Il y a 225 ans : le début de la fin pour l’esclavage ?
Le 16 pluviôse an II (4 février 1794), l’assemblée de la Convention vote, dans l’enthousiasme général, l’abolition de l’esclavage dans les colonies françaises. Le texte énonce notamment : « La Convention déclare l’esclavage des nègres aboli dans toutes les colonies ; en conséquence, elle décrète que tous les hommes, sans distinction de couleur, domiciliés dans les colonies, sont citoyens français, et jouiront de tous les droits assurés par la Constitution. »
Cette abolition intervient quatre ans et demi après la nuit du 4 août 1789 qui a mis fin aux privilèges féodaux et au sujet desquels le duc François de La Rochefoucauld-Liancourt (1747-1827) envisageait d’étendre aux esclaves le principe d’égalité devant la loi. Mais les intentions du duc restent à l’état d’idée et de leurre. La Révolution ne prend pas d’emblée position en faveur de l’abolition de l’esclavage En ces temps troublés, les intérêts financiers continuent de primer sur le sort des 450.000 personnes constituant une main-d’œuvre gratuite, largement exploitée dans les plantations sucrières. Les colonies constituent une ressource économique de premier plan dont le nouveau régime ne doit pas se priver. Les pressions sont fortes sur les gouvernants de la Première République. Ainsi, les représentants des colonies menacent de se séparer de la métropole si l’on abroge l’esclavage et, le 28 mars 1792, l’Assemblée législative se contente d’établir une égalité de droit entre tous les hommes libres à l’exception des esclaves.
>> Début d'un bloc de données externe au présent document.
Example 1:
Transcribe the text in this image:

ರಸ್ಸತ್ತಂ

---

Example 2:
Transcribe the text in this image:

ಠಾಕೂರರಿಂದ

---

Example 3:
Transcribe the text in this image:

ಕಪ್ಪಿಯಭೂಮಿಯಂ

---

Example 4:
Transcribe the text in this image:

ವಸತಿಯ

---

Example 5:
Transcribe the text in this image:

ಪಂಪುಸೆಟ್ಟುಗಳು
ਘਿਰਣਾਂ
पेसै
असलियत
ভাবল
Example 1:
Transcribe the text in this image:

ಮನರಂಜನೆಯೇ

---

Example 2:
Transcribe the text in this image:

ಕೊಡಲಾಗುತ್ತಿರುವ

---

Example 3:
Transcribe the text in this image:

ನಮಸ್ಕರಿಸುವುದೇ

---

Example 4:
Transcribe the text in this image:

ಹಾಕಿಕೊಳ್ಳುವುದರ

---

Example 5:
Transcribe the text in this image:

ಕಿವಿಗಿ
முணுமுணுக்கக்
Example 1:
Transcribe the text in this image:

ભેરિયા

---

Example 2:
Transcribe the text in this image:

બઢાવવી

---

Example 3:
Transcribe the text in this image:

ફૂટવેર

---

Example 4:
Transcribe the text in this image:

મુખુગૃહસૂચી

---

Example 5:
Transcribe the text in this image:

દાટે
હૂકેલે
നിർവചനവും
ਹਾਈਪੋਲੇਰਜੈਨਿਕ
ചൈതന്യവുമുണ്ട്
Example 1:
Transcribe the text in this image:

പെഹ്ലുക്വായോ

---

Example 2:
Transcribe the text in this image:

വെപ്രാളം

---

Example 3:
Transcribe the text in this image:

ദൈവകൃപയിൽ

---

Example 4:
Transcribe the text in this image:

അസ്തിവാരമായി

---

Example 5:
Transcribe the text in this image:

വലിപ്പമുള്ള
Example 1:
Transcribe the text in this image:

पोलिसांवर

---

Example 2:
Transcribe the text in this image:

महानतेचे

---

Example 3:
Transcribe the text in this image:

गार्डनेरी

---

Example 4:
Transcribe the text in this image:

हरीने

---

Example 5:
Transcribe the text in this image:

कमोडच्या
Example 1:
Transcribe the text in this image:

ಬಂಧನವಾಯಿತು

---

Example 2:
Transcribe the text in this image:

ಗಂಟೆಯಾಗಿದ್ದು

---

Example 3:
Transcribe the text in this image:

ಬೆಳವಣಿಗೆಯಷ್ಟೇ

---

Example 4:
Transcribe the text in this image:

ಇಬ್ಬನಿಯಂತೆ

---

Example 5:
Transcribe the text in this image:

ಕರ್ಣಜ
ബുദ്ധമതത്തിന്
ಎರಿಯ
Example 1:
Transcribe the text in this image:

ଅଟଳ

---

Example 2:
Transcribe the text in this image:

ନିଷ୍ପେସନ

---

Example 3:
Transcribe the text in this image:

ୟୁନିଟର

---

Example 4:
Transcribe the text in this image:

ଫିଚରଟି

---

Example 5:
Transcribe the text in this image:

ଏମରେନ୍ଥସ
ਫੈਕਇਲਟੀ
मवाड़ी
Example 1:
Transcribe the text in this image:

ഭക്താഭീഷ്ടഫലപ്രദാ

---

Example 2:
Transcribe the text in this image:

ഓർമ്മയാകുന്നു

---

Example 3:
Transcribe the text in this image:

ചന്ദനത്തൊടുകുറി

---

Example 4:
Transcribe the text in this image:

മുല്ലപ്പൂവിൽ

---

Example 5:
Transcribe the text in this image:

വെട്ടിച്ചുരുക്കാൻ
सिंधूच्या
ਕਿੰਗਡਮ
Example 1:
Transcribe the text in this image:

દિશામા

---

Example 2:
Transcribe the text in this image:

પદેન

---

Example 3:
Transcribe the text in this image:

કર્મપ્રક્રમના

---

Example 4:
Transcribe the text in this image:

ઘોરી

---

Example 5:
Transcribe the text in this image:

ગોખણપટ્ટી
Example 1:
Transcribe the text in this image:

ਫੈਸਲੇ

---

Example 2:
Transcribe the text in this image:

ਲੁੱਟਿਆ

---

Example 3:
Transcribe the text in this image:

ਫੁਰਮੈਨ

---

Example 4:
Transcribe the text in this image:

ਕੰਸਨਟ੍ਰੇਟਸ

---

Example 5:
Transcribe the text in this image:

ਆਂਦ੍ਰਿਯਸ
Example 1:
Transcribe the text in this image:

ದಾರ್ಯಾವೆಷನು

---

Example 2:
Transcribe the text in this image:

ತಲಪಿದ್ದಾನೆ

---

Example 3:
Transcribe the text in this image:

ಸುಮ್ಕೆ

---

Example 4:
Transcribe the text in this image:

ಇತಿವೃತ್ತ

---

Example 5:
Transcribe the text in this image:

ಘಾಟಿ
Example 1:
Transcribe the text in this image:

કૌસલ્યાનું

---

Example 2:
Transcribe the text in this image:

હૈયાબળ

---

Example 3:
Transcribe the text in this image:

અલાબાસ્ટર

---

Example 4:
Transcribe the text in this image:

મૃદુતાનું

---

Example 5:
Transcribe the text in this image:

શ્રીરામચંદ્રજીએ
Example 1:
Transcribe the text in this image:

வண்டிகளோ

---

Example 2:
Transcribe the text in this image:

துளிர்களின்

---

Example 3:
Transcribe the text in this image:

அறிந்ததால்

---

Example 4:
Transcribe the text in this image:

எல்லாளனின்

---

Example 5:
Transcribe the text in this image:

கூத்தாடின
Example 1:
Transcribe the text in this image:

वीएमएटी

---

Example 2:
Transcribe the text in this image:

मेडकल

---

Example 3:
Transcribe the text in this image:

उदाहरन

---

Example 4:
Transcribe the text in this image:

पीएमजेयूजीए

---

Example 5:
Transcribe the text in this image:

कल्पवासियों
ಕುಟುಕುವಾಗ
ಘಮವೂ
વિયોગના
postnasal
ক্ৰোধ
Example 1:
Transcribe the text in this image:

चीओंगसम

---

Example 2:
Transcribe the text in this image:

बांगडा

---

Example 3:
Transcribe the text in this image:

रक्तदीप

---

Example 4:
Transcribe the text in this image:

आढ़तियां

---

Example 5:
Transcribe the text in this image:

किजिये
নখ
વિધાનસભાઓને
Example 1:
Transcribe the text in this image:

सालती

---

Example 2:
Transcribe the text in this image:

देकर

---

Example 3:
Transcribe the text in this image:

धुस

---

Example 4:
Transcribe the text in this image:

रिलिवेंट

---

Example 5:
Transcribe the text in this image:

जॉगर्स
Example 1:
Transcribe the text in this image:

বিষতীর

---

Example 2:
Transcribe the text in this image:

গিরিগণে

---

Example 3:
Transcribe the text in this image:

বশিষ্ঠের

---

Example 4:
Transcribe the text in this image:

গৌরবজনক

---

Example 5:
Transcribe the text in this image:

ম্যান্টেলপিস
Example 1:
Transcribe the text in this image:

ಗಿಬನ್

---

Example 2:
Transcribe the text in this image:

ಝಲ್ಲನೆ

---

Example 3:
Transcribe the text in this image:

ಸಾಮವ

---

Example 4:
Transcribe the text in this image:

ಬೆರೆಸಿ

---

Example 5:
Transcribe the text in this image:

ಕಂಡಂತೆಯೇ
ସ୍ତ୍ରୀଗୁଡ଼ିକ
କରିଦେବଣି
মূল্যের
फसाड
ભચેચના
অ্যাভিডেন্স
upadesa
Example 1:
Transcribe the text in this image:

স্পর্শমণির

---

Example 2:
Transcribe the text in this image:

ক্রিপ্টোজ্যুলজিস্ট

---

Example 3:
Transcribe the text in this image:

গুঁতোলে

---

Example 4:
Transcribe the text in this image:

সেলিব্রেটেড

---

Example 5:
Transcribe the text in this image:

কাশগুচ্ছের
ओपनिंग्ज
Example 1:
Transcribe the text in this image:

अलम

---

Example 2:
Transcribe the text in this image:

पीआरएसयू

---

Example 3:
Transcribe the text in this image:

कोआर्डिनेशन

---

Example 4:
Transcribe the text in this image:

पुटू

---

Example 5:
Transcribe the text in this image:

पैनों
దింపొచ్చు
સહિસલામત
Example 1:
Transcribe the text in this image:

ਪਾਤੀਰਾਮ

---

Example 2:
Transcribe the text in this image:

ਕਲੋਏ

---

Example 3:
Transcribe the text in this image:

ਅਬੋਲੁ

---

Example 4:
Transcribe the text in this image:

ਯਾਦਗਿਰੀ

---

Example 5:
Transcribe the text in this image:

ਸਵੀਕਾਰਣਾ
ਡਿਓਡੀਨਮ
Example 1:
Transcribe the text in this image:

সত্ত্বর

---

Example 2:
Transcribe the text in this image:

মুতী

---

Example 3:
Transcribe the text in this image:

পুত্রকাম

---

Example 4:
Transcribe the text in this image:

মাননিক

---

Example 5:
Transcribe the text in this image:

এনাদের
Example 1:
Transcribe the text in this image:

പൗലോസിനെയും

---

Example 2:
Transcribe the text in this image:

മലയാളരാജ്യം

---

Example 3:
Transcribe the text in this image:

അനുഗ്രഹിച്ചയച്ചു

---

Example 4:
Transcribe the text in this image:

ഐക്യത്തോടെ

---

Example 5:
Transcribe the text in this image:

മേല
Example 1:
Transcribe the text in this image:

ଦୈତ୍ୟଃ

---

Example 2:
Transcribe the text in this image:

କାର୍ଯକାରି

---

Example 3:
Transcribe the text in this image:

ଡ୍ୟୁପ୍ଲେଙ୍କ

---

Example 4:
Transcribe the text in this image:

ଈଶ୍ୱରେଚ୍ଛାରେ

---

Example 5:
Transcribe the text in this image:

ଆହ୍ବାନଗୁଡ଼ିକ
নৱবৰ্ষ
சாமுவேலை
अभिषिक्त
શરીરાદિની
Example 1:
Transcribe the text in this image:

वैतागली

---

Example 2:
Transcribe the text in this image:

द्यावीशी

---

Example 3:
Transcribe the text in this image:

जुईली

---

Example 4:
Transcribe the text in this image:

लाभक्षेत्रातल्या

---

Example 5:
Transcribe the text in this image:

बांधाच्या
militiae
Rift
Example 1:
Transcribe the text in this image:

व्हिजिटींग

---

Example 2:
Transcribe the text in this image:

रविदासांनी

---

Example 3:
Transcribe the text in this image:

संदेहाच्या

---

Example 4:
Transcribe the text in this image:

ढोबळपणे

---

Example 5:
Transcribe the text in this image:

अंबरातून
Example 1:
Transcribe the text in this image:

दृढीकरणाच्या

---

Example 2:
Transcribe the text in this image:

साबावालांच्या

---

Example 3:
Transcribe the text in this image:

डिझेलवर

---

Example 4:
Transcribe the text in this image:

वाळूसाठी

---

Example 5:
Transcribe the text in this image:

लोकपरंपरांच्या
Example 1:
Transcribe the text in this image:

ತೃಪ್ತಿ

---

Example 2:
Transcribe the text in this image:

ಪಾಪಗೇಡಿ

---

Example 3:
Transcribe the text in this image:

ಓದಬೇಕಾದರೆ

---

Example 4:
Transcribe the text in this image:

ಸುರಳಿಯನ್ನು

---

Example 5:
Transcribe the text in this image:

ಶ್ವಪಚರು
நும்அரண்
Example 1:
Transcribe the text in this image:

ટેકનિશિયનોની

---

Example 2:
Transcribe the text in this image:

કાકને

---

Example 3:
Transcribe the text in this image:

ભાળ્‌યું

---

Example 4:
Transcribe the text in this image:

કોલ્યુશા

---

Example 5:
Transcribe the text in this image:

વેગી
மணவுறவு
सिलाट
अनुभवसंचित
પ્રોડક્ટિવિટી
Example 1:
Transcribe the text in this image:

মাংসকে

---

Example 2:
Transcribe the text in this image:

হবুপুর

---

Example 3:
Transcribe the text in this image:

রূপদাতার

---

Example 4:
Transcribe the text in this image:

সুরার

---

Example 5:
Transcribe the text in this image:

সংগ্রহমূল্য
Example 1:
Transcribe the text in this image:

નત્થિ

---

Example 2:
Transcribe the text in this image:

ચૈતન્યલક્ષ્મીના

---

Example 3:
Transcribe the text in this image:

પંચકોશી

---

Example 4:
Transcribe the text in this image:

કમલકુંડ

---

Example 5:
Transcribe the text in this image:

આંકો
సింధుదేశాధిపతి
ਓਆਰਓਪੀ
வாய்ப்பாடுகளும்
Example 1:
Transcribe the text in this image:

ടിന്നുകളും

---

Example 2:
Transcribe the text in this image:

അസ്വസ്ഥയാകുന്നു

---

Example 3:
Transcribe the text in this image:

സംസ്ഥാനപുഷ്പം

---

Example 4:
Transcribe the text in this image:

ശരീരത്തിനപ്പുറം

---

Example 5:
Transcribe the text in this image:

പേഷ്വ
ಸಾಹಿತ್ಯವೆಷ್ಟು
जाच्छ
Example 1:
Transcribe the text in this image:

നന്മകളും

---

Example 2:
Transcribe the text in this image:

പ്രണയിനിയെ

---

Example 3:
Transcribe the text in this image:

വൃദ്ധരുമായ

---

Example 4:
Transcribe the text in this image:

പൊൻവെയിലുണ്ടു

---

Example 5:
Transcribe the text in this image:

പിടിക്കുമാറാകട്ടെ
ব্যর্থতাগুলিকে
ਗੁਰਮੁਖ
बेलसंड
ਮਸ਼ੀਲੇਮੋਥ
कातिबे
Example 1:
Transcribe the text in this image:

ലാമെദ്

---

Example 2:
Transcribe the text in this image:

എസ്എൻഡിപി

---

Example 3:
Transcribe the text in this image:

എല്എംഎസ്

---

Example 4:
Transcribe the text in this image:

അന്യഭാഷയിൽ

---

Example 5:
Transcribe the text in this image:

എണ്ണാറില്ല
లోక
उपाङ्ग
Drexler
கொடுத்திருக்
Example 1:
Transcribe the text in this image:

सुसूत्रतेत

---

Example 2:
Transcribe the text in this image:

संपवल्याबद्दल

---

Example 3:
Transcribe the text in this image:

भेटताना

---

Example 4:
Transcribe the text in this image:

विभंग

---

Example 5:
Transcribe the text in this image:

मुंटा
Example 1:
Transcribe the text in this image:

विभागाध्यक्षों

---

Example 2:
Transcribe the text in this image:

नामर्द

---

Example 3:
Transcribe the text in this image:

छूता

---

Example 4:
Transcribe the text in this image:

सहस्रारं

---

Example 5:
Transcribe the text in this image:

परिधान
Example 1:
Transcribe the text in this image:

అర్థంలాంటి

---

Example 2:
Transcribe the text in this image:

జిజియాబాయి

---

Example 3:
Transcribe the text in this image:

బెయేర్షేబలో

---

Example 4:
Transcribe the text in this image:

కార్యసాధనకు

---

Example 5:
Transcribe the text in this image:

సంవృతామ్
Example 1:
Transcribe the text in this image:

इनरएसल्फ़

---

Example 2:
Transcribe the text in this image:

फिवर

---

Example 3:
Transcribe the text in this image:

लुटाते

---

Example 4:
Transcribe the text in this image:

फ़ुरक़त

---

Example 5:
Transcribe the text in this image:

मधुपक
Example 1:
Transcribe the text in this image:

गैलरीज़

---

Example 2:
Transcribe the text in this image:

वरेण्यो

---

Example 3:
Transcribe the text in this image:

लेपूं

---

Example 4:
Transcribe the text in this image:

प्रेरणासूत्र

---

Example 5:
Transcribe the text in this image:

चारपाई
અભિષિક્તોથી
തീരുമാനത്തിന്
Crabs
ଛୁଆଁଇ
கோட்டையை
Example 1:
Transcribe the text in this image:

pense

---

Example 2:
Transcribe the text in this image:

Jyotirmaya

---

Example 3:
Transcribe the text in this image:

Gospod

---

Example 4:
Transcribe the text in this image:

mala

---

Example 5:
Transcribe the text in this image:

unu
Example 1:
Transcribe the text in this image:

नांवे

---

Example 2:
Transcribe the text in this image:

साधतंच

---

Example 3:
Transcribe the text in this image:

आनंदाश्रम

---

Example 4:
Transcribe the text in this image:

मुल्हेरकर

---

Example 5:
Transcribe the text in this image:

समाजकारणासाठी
Ces derniers finissent par se révolter en Guadeloupe, tout d’abord, dans la nuit du 20 au 21 avril 1793. À Trois-Rivières, l’esclave Jean-Baptiste et 243 autres esclaves tuent une vingtaine de Blancs. Ensuite, le 7 juillet, une poignée d’aristocrates sont tués au fort Saint-Charles et une révolte de 1.200 esclaves, fin août 1793, se termine en bain de sang. Les affranchis et esclaves de Saint-Domingue (aujourd’hui Haïti) se soulèvent à leur tour, fin août-début septembre 1793. Une autre menace surgit : la possible invasion de Saint-Domingue par les Anglais. Le commissaire de Saint-Domingue, Léger-Félicité Sonthonax (1763-1813), décide de libérer et armer les esclaves pour en faire des soldats et, ainsi, sauver la colonie de l’invasion anglaise.
C’est notamment dans ce contexte qu’est signé le décret du 4 février. Il est appliqué à Saint-Domingue, en Guyane et en Guadeloupe, mais pas en Martinique ni à Tobago, alors occupées par les Britanniques. Il n’est pas appliqué, non plus, aux Mascareignes (La Réunion et l’Île-de-France*) car l’administration locale refuse de l’appliquer ! En 1802, Bonaparte décide de ne pas appliquer le décret de 1794 aux territoires récemment restitués par l’Angleterre via le traité d’Amiens. En 1815, pendant les Cent Jours, Napoléon décrète l’abolition de la traite négrière, décision confirmée par le traité de Paris en novembre 1815. Mais cette décision ne trouve aucun écho dans la réalité. Il faut attendre le décret du 27 avril 1848, pris sous l’impulsion de Victor Schœlcher, pour voir l’esclavage totalement aboli sur l’ensemble du territoire français.